Фрагмент текста.
•••••
Я точно впервые увидел перед собой Михайля Семенко: почувствовал силу его таланта и осознал его значение во всем литературном процессе на Украине, в истории развития новейшей украинской поэзии. Поэт постоянной творческой активности и неугасимого гражданского пыла. С самого начала — ярый разрушитель всех и всяческих мещанских цитаделей и горячий противник любого реакционного мировоззрения. Одним из первых ввел в широкий читательский мир украинскую поэзию, вдохновленную идеями борьбы за коммунизм. Разрушитель отживших "назаднических" традиций в искусстве и искатель новых для искусства форм и традиций. Конечно, потом пошли все эти "деструкции", "катафалки искусства" и "мертвопетлевания" — переложил в кутью меду; да и мед был не мед, и кутья — не кутья. Поиски без находок.

Нет! Находка есть — вот она!

Может быть, новых путей для поэзии поэт и не нашел, но нашел… себя самого на этих путях.

И это была немалая находка: ведь искать приходилось не на торных дорогах, а на иной раз ухабистых, на тропках путаных и даже окольных. Новая эпоха тоже пришла не сразу — произошел слом, на сломе — зубья, а на путях — барьеры. Далекое видно было хорошо, а близкое — то, что под ногами, нет…

Да, я утверждаю: в поэме "Германия" Семенко нашел себя.
•••••
Отобранные строки.
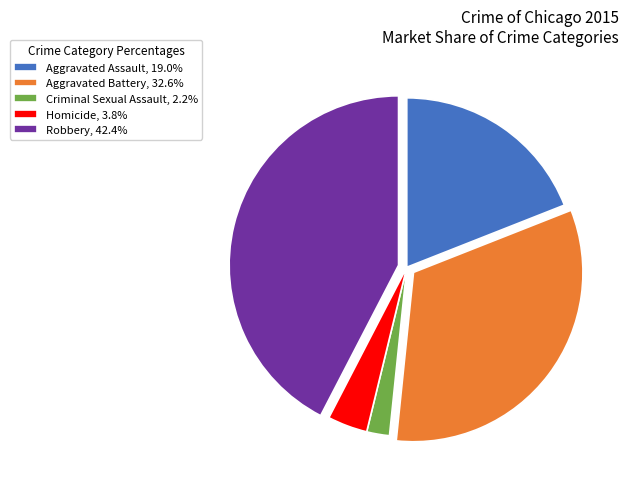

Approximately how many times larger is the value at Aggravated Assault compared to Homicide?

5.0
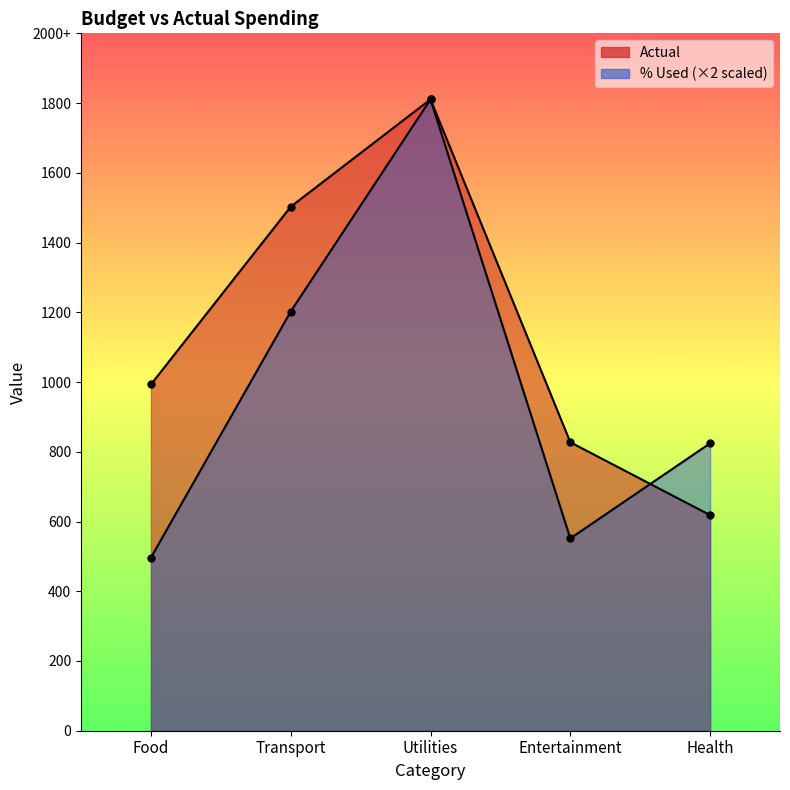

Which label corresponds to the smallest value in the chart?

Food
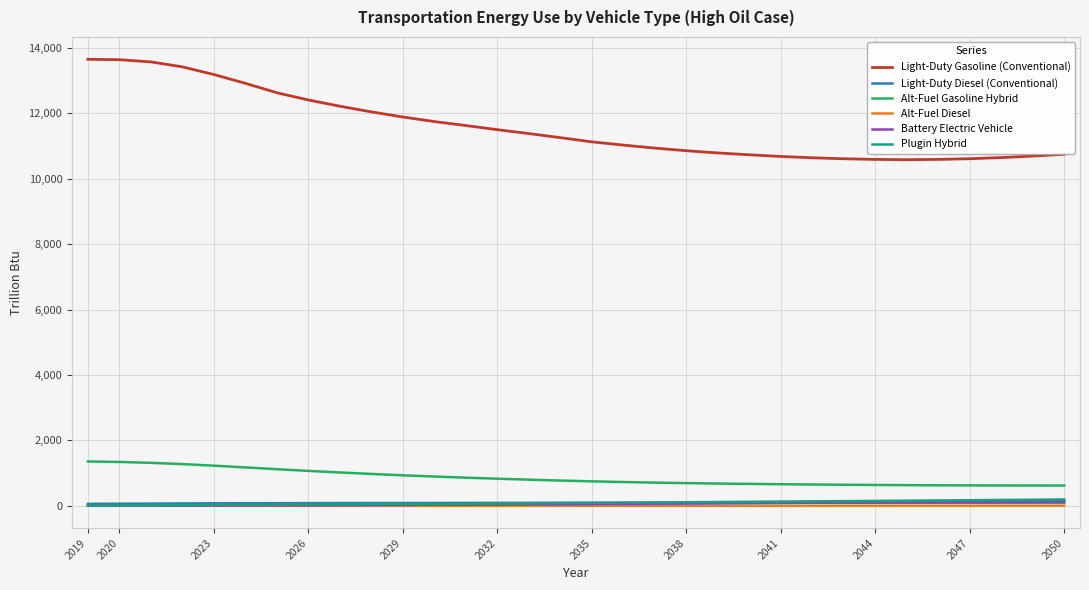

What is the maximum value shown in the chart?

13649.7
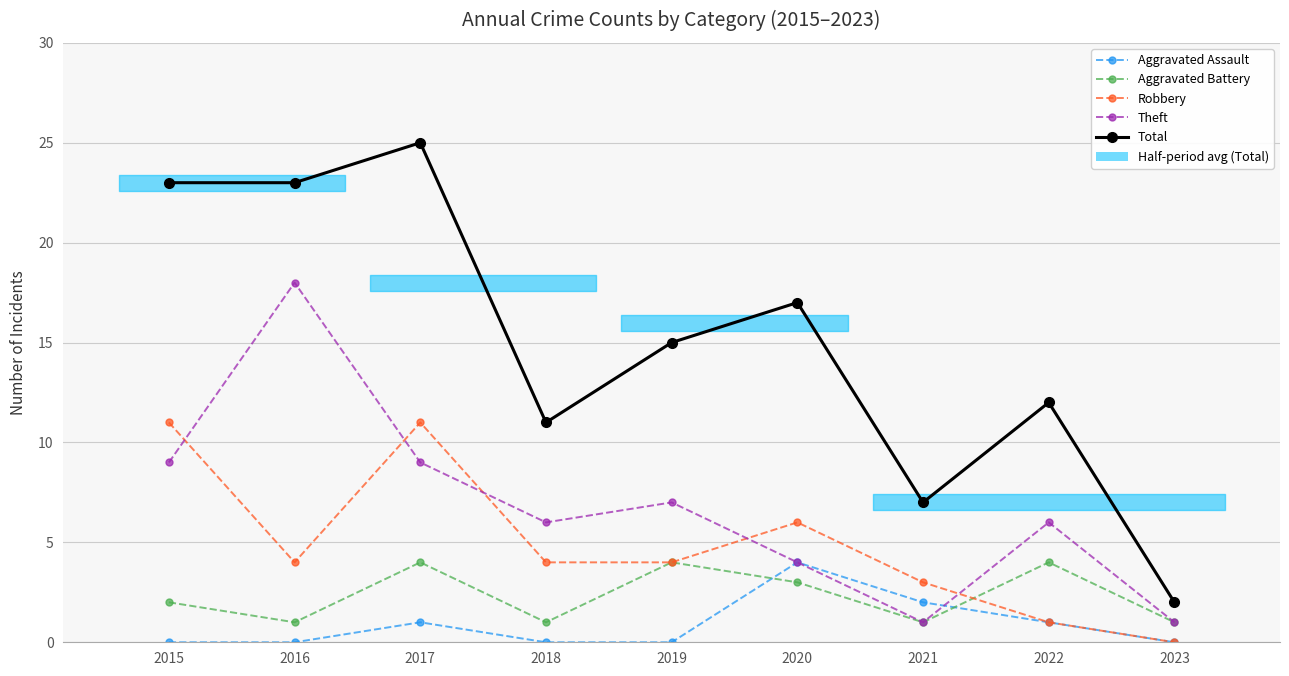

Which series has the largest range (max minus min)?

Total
•••••
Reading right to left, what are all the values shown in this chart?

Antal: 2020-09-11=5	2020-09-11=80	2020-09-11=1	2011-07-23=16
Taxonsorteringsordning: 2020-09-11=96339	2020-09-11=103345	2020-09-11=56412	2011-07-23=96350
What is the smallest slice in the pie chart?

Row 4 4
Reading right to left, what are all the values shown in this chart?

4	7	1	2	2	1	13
•••••
Задания.
[a] Перепишите из фрагмента о Михайле Семенко часть, которая начинается словами "И это была немалая" и заканчивается словами "Семенко нашел себя.".
[b] Выпишите из фрагмента о Михайле Семенко все слова и выражения, заключенные в кавычки.

Ответы к заданиям.
[a]
И это была немалая находка: ведь искать приходилось не на торных дорогах, а на иной раз ухабистых, на тропках путаных и даже окольных. Новая эпоха тоже пришла не сразу — произошел слом, на сломе — зубья, а на путях — барьеры. Далекое видно было хорошо, а близкое — то, что под ногами, нет…

Да, я утверждаю: в поэме "Германия" Семенко нашел себя.

[b] "назаднических", "деструкции", "катафалки искусства", "мертвопетлевания", "Германия"